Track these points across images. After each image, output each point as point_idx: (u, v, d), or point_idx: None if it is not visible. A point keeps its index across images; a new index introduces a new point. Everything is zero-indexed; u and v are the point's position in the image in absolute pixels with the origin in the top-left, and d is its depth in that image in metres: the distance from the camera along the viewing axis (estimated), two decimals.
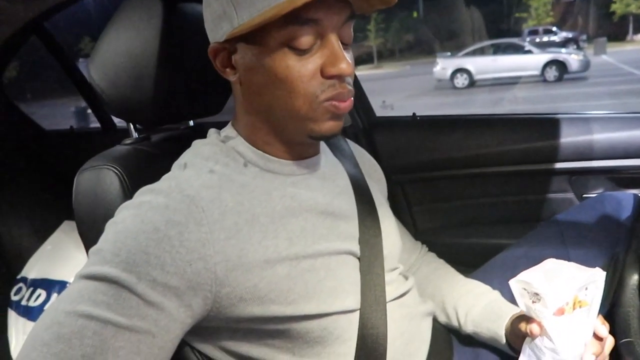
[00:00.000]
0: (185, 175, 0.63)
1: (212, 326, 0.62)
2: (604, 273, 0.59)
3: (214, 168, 0.64)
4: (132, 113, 0.78)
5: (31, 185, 1.59)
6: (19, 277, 1.46)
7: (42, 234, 1.49)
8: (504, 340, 0.76)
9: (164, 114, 0.79)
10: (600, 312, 0.64)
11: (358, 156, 0.86)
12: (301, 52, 0.59)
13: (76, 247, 1.45)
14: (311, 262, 0.63)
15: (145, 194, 0.60)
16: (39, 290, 1.40)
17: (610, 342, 0.68)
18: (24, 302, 1.40)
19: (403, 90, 12.17)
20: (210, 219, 0.58)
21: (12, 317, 1.42)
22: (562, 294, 0.57)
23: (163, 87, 0.74)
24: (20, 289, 1.43)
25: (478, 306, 0.82)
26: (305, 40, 0.58)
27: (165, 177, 0.63)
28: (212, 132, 0.71)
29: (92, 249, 0.56)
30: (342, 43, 0.62)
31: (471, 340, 0.83)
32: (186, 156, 0.67)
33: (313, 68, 0.60)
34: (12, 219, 1.53)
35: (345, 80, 0.62)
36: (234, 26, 0.59)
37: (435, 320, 0.83)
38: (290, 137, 0.66)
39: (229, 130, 0.70)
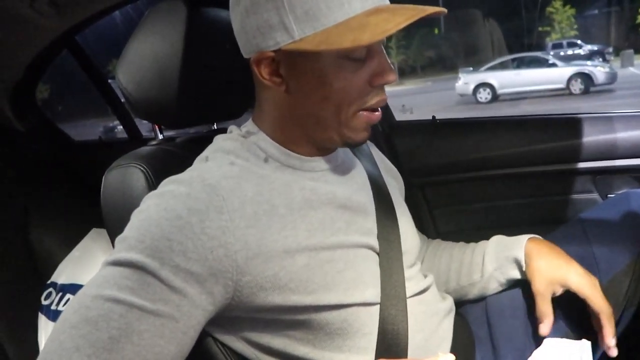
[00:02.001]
0: (207, 167, 0.65)
1: (234, 316, 0.63)
2: (589, 342, 0.68)
3: (235, 161, 0.66)
4: (157, 115, 0.80)
5: (61, 194, 1.64)
6: (49, 282, 1.50)
7: (71, 241, 1.53)
8: (523, 262, 0.80)
9: (188, 116, 0.81)
10: (628, 311, 0.74)
11: (376, 156, 0.87)
12: (357, 63, 0.62)
13: (103, 253, 1.49)
14: (330, 254, 0.64)
15: (168, 184, 0.62)
16: (67, 295, 1.44)
17: (606, 312, 0.73)
18: (53, 307, 1.44)
19: (425, 105, 12.14)
20: (231, 208, 0.59)
21: (42, 321, 1.46)
22: None
23: (187, 89, 0.76)
24: (50, 294, 1.47)
25: (490, 246, 0.87)
26: (362, 51, 0.62)
27: (188, 169, 0.65)
28: (233, 128, 0.73)
29: (118, 238, 0.58)
30: None
31: (492, 337, 0.82)
32: (208, 150, 0.70)
33: (365, 78, 0.63)
34: (43, 227, 1.58)
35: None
36: (294, 38, 0.60)
37: (456, 317, 0.83)
38: (324, 142, 0.69)
39: (250, 126, 0.71)
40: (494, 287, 0.86)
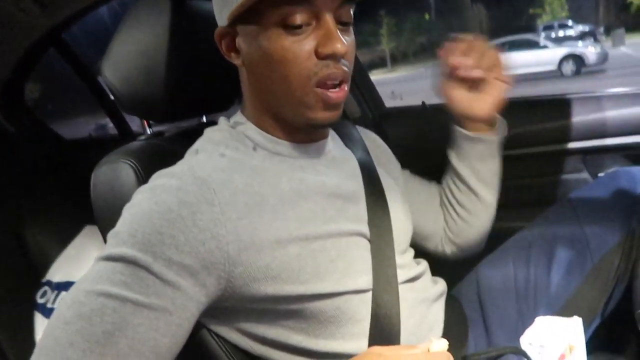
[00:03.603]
0: (197, 159, 0.65)
1: (228, 307, 0.63)
2: (580, 319, 0.69)
3: (225, 152, 0.66)
4: (144, 109, 0.80)
5: (53, 192, 1.63)
6: (44, 280, 1.49)
7: (65, 239, 1.53)
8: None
9: (175, 110, 0.81)
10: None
11: (368, 142, 0.87)
12: (296, 32, 0.61)
13: (97, 250, 1.48)
14: (321, 243, 0.64)
15: (159, 178, 0.62)
16: (63, 293, 1.43)
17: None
18: (49, 305, 1.44)
19: (419, 92, 12.10)
20: (222, 200, 0.59)
21: (39, 319, 1.46)
22: (559, 345, 0.67)
23: (174, 83, 0.76)
24: (45, 292, 1.47)
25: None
26: (298, 18, 0.60)
27: (178, 162, 0.65)
28: (222, 119, 0.73)
29: (110, 233, 0.58)
30: (341, 22, 0.63)
31: (485, 319, 0.83)
32: (198, 143, 0.70)
33: (308, 49, 0.62)
34: (37, 226, 1.58)
35: (341, 62, 0.63)
36: (231, 8, 0.61)
37: (450, 300, 0.84)
38: (291, 122, 0.68)
39: (238, 116, 0.72)
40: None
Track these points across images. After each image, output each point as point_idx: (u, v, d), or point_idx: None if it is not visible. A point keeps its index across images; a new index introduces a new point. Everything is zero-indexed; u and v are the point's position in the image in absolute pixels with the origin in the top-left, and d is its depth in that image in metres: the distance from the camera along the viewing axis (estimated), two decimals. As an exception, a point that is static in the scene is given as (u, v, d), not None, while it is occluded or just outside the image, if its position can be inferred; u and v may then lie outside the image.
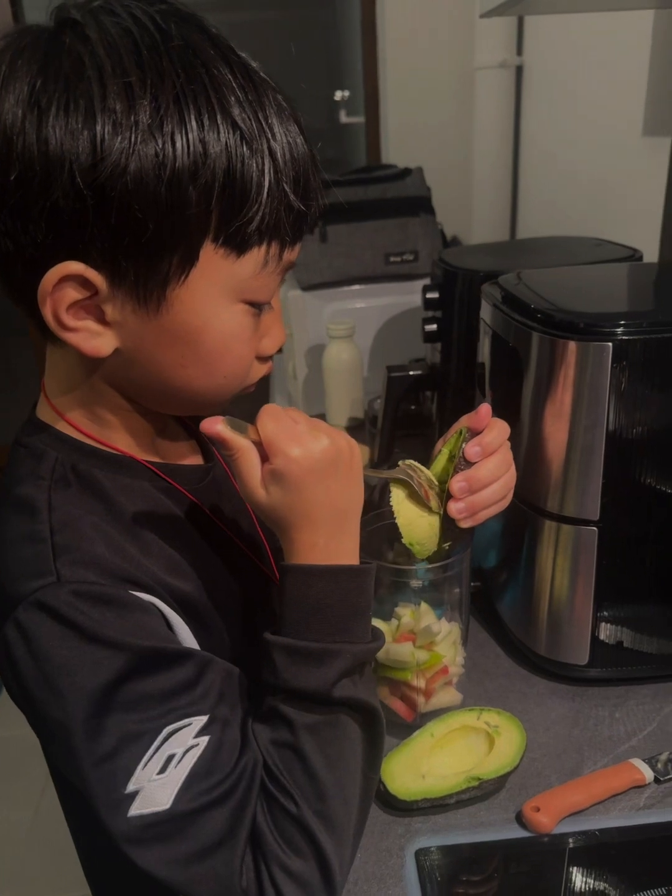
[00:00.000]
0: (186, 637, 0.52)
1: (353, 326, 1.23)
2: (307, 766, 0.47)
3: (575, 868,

____

• **WHAT THE EXERCISE ASKS**
Reproduce only the lines above, starting at the line with "10: (600, 312, 0.64)" and ending at the line with "39: (229, 130, 0.70)", exactly as written.

• **EXERCISE SOLUTION**
10: (600, 312, 0.64)
11: (358, 156, 0.86)
12: (301, 52, 0.59)
13: (76, 247, 1.45)
14: (311, 262, 0.63)
15: (145, 194, 0.60)
16: (39, 290, 1.40)
17: (610, 342, 0.68)
18: (24, 302, 1.40)
19: (403, 90, 12.17)
20: (210, 219, 0.58)
21: (12, 317, 1.42)
22: (562, 294, 0.57)
23: (163, 87, 0.74)
24: (20, 289, 1.43)
25: (478, 306, 0.82)
26: (305, 40, 0.58)
27: (165, 177, 0.63)
28: (212, 132, 0.71)
29: (92, 249, 0.56)
30: (342, 43, 0.62)
31: (471, 340, 0.83)
32: (186, 156, 0.67)
33: (313, 68, 0.60)
34: (12, 219, 1.53)
35: (345, 80, 0.62)
36: (234, 26, 0.59)
37: (435, 320, 0.83)
38: (290, 137, 0.66)
39: (229, 130, 0.70)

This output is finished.